Cuando ella conoce a alguien, o se aleja o lo ahoga, no tiene término medio.
Si alguien es muy cercano, se vuelve defensiva. Como se siente de cariño corto, se pone la armadura, para luego distanciarse, indiferente y sin culpa, de las garras de un sentimiento profundo.
Y no es que el chico tenga algo malo; se inventa las banderas rojas, le busca las 5 patas al gato, gatilla un conflicto innecesario, genera estrategias para que no la quiera, para que la deje, para que se dé cuenta de que ella no es una mujer buena, pero pese a todo, no es consciente de su ardid, por eso cree que simplemente tiene mala suerte.

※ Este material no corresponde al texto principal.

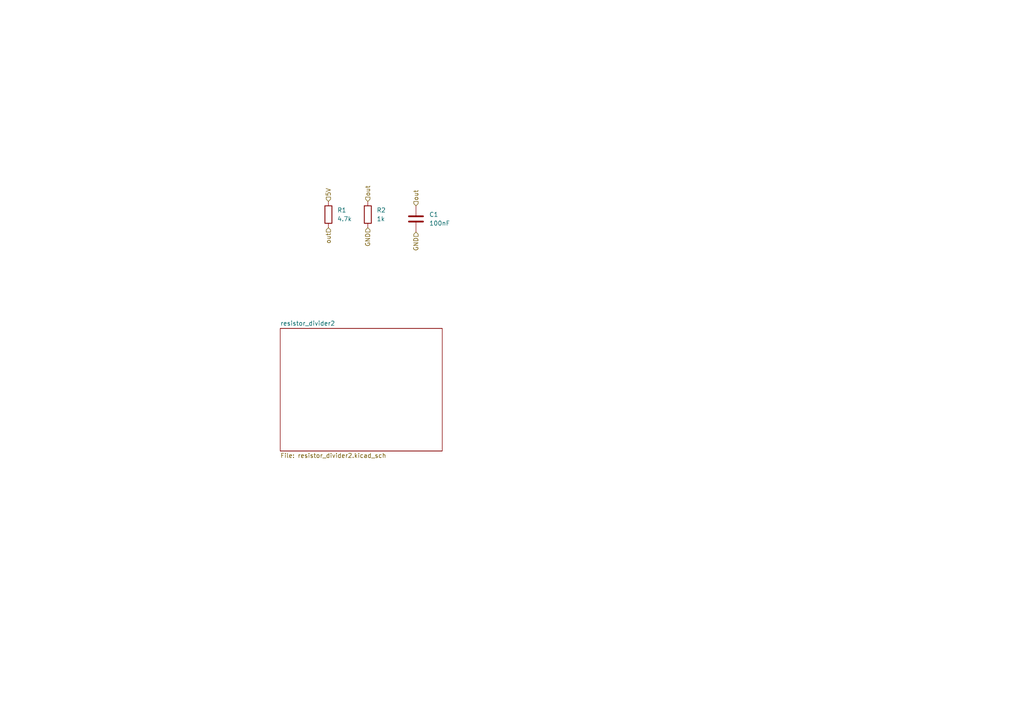
<source format=kicad_sch>
(kicad_sch
	(version 20250114)
	(generator "eeschema")
	(generator_version "9.0")
	(uuid "fa7a55e3-3a2f-40f7-9209-49de9cd78a63")
	(paper "A4")
	
	(hierarchical_label "GND"
		(shape input)
		(at 106.68 66.04 270)
		(effects
			(font
				(size 1.27 1.27)
			)
			(justify right)
		)
		(uuid "03e3794a-e63f-4362-8046-c8a3f1fbdab6")
	)
	(hierarchical_label "out"
		(shape input)
		(at 106.68 58.42 90)
		(effects
			(font
				(size 1.27 1.27)
			)
			(justify left)
		)
		(uuid "2eb55023-abe9-40de-b8c0-e92c5fe24905")
	)
	(hierarchical_label "5V"
		(shape input)
		(at 95.25 58.42 90)
		(effects
			(font
				(size 1.27 1.27)
			)
			(justify left)
		)
		(uuid "6b43f65a-c064-4be3-a2fc-d47dc05498c4")
	)
	(hierarchical_label "GND"
		(shape input)
		(at 120.65 67.31 270)
		(effects
			(font
				(size 1.27 1.27)
			)
			(justify right)
		)
		(uuid "abbf242f-c1cb-4ced-8870-825f5fcd6134")
	)
	(hierarchical_label "out"
		(shape input)
		(at 95.25 66.04 270)
		(effects
			(font
				(size 1.27 1.27)
			)
			(justify right)
		)
		(uuid "b94375b8-3b1c-43aa-90b6-c6f111a0ad9b")
	)
	(hierarchical_label "out"
		(shape input)
		(at 120.65 59.69 90)
		(effects
			(font
				(size 1.27 1.27)
			)
			(justify left)
		)
		(uuid "e5d36223-81da-4c1b-b15a-ea78af4aebf8")
	)
	(symbol
		(lib_id "Device:R")
		(at 106.68 62.23 0)
		(unit 1)
		(exclude_from_sim no)
		(in_bom yes)
		(on_board yes)
		(dnp no)
		(fields_autoplaced yes)
		(uuid "5b38577d-e9f8-49df-a52f-550a27577974")
		(property "Reference" "R2"
			(at 109.22 60.9599 0)
			(effects
				(font
					(size 1.27 1.27)
				)
				(justify left)
			)
		)
		(property "Value" "1k"
			(at 109.22 63.4999 0)
			(effects
				(font
					(size 1.27 1.27)
				)
				(justify left)
			)
		)
		(property "Footprint" "Resistor_SMD:R_0603_1608Metric"
			(at 104.902 62.23 90)
			(effects
				(font
					(size 1.27 1.27)
				)
				(hide yes)
			)
		)
		(property "Datasheet" "~"
			(at 106.68 62.23 0)
			(effects
				(font
					(size 1.27 1.27)
				)
				(hide yes)
			)
		)
		(property "Description" "Resistor"
			(at 106.68 62.23 0)
			(effects
				(font
					(size 1.27 1.27)
				)
				(hide yes)
			)
		)
		(pin "1"
			(uuid "09251df3-f19c-494a-b246-fe5ebc0e12d4")
		)
		(pin "2"
			(uuid "e1341412-9d3a-4345-befb-da633196076c")
		)
		(instances
			(project "reference_design"
				(path "/6df1c97a-3a22-44fe-92e9-842fd4f8219e/fd46820a-bda7-4d08-9e86-1785600aeb04"
					(reference "R2")
					(unit 1)
				)
			)
		)
	)
	(symbol
		(lib_id "Device:C")
		(at 120.65 63.5 0)
		(unit 1)
		(exclude_from_sim no)
		(in_bom yes)
		(on_board yes)
		(dnp no)
		(fields_autoplaced yes)
		(uuid "cee4e257-d3b7-459c-96c9-408803bac686")
		(property "Reference" "C1"
			(at 124.46 62.2299 0)
			(effects
				(font
					(size 1.27 1.27)
				)
				(justify left)
			)
		)
		(property "Value" "100nF"
			(at 124.46 64.7699 0)
			(effects
				(font
					(size 1.27 1.27)
				)
				(justify left)
			)
		)
		(property "Footprint" ""
			(at 121.6152 67.31 0)
			(effects
				(font
					(size 1.27 1.27)
				)
				(hide yes)
			)
		)
		(property "Datasheet" "~"
			(at 120.65 63.5 0)
			(effects
				(font
					(size 1.27 1.27)
				)
				(hide yes)
			)
		)
		(property "Description" "Unpolarized capacitor"
			(at 120.65 63.5 0)
			(effects
				(font
					(size 1.27 1.27)
				)
				(hide yes)
			)
		)
		(pin "1"
			(uuid "08216342-2521-41ea-9c43-5b962d8b1f71")
		)
		(pin "2"
			(uuid "88775f31-e3bb-4530-aace-050eaba13555")
		)
		(instances
			(project "reference_design"
				(path "/6df1c97a-3a22-44fe-92e9-842fd4f8219e/fd46820a-bda7-4d08-9e86-1785600aeb04"
					(reference "C1")
					(unit 1)
				)
			)
		)
	)
	(symbol
		(lib_id "Device:R")
		(at 95.25 62.23 0)
		(unit 1)
		(exclude_from_sim no)
		(in_bom yes)
		(on_board yes)
		(dnp no)
		(fields_autoplaced yes)
		(uuid "de30082b-1899-44be-9320-9fd8f1a80ce0")
		(property "Reference" "R1"
			(at 97.79 60.9599 0)
			(effects
				(font
					(size 1.27 1.27)
				)
				(justify left)
			)
		)
		(property "Value" "4.7k"
			(at 97.79 63.4999 0)
			(effects
				(font
					(size 1.27 1.27)
				)
				(justify left)
			)
		)
		(property "Footprint" "Resistor_SMD:R_0603_1608Metric"
			(at 93.472 62.23 90)
			(effects
				(font
					(size 1.27 1.27)
				)
				(hide yes)
			)
		)
		(property "Datasheet" "~"
			(at 95.25 62.23 0)
			(effects
				(font
					(size 1.27 1.27)
				)
				(hide yes)
			)
		)
		(property "Description" "Resistor"
			(at 95.25 62.23 0)
			(effects
				(font
					(size 1.27 1.27)
				)
				(hide yes)
			)
		)
		(pin "1"
			(uuid "af4043c0-7422-4662-9782-77a131c86df3")
		)
		(pin "2"
			(uuid "cca272dd-7e43-46b5-82e3-28f3e604bc7f")
		)
		(instances
			(project "reference_design"
				(path "/6df1c97a-3a22-44fe-92e9-842fd4f8219e/fd46820a-bda7-4d08-9e86-1785600aeb04"
					(reference "R1")
					(unit 1)
				)
			)
		)
	)
	(sheet
		(at 81.28 95.25)
		(size 46.99 35.56)
		(exclude_from_sim no)
		(in_bom yes)
		(on_board yes)
		(dnp no)
		(fields_autoplaced yes)
		(stroke
			(width 0.1524)
			(type solid)
		)
		(fill
			(color 0 0 0 0.0000)
		)
		(uuid "8b1f35d9-a9a0-42d3-b856-ca122f1f57fc")
		(property "Sheetname" "resistor_divider2"
			(at 81.28 94.5384 0)
			(effects
				(font
					(size 1.27 1.27)
				)
				(justify left bottom)
			)
		)
		(property "Sheetfile" "resistor_divider2.kicad_sch"
			(at 81.28 131.3946 0)
			(effects
				(font
					(size 1.27 1.27)
				)
				(justify left top)
			)
		)
		(instances
			(project "reference_design"
				(path "/6df1c97a-3a22-44fe-92e9-842fd4f8219e/fd46820a-bda7-4d08-9e86-1785600aeb04"
					(page "3")
				)
			)
		)
	)
)

</source>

Sin embargo, cuando un chico la ignora, un mar de angustia y ansiedad le ataca la mente, le viene un amor inmenso, que más que un sentimiento, parece una obsesión. De pronto siente más ganas, más deseo, como si entre tanta indiferencia suya, encontrara las motivaciones para querer tenerlo cerca.
Herida del placer le llaman a las ganas de tener aquello que no está al alcance, y esa sensación de perseguir al escurridizo, es como una llama que prende la vida y cada día que se inicia esperando los buenos días, la cita, declaraciones de compromiso y un amor que a tironazos, pueda alzarse como una copa mundial, sobre el podio del número uno.
Lo que pasa dentro de ella es que le tiene miedo al amor, no quiere sufrir, algo se le quebró por dentro, así que cuando sabe que puede querer y ser querida, sale corriendo.
Que cuando se siente ignorada, se le enciende el miedo como antorcha de coliseo y es entonces cuando perturbada, se pone invasiva, controladora, ansiosa y persecutora como gata de monte.
Dentro de sí, hay varias “mini ella”, una que no quiere querer por miedo a que la quieran y luego perder ese cariño, otra que quiere querer, aun si el otro no quiere quererla, otra que lucha con ambas, para encontrar de una vez el equilibrio, que le permita despojarse de su vestido de espinas y de su malla de pesca, para disfrutar de una vez por todas, un amor sin máscaras.